Комната за дверью оказалась заставлена раскладушками, а от пола разило хлоркой. Кроха Берт повел меня через ряды спальных мест в кабинет, вполне соответствовавший по размерам своему хозяину (как, впрочем, и мне); здесь стоял крошечный письменный стол, металлический шкафчик для хранения документов да два раскладных стула, на которые мы и сели. Чересчур яркий свет невыгодно подчеркивал его угреватую кожу.
— Не сочти меня за ненормального, — сказал он, помахав журналом перед моим носом. — Я, видишь ли, завел кошку, а раньше котов никогда не держал. Но что-то она пока мне не очень нравится. Вместо того чтобы, как ей положено, поддерживать моральное состояние, она на постелях справляет малую нужду.
— А у меня кот, — проявила я инициативу, удивившись вдруг нахлынувшей на меня нежности к Баку. — Вообще-то если кошки или коты гадят за пределами своего туалета, значит, скорее всего, они чем-то недовольны.
— Правда?
— Да, но в остальном с ними не очень много хлопот.
— Хм, — произнес Берт Нолан, — значит, папу ищешь? Да-да, вспоминаю наш разговор. Дэй его фамилия? Он, как и большинство здешних постояльцев, учитывая, что они вытворяли дома, был бы счастлив, если бы знал, что его разыскивают. Обычно их волнуют деньги. Или их отсутствие. Безденежье, запои — вряд ли такая жизнь для порядочных людей. Раннер, значит?
— Он прислал письмо и указал этот адрес.
— Хочешь забрать его домой и ухаживать за ним? — Черные глаза Берта заблестели, словно он сам себе рассказал анекдот.
— Пожалуй, нет. Я просто хотела его проведать.
— Понятно. Этот вопрос — проверка на вшивость. Люди, которые говорят, что разыскивают кого-то из моих ребят, чтобы о них заботиться, никогда этого не делают. — Нолан понюхал пальцы. — Я бросил курить, но иногда проклятые пальцы пахнут табаком.
— Он сейчас здесь?
— Нет, его снова где-то носит. Мне тут пьяницы не нужны, а у него уже третий запой.
— Он сказал, куда отправился?
— Дорогуша, я не справочное бюро, чтобы раздавать адреса.
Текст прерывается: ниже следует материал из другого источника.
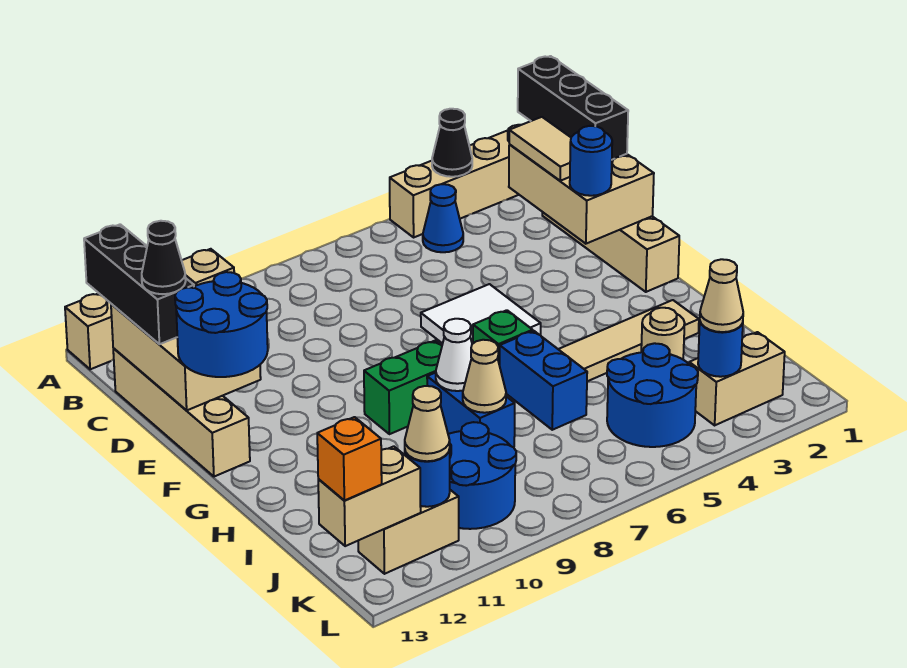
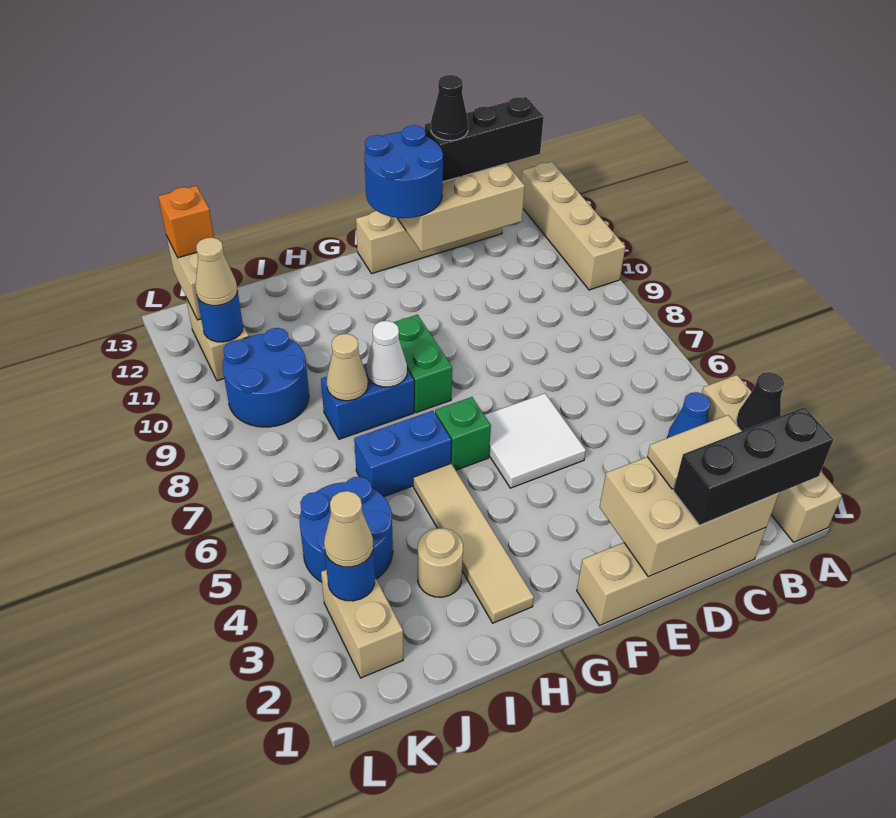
blue 1x1 round brick [570,126,612,196] -> none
Никогда этого не делаю, и, как оказалось, это наилучший способ отвечать на любой запрос. Но ты производишь впечатление милой девушки, поэтому вот что я тебе скажу…
— Бе-е-е-р-р-рт! — истошно завопили на улице.
— Не обращай внимания, душа моя, это один из моих ребят хочет пораньше попасть внутрь. Еще одно полезное правило: никогда никого не впускать слишком рано. И слишком поздно тоже.
Он посмотрел на меня вопросительно, похоже потеряв нить разговора.
— Вы обещали мне что-то сказать, — подсказала я.
— Сказать что?
— Что поможете мне отыскать отца.
— Ах да! Можешь оставить для него письмо — я передам.
— Но я уже это делала, поэтому-то я здесь. Мне действительно очень-очень нужно его найти.
Я поймала себя на том, что приняла позу Раннера: как он, уперлась ладонями в край стола, готовая в любую секунду взвиться, если разозлюсь.
Нолан взял в руки гипсовую фигурку лысеющего старика, в отчаянии воздевшего руки к небесам. Я не могла разобрать слов на подставке, но, кажется, эта вещица помогала ему сохранять душевное равновесие. Он глубоко вдохнул и выдохнул.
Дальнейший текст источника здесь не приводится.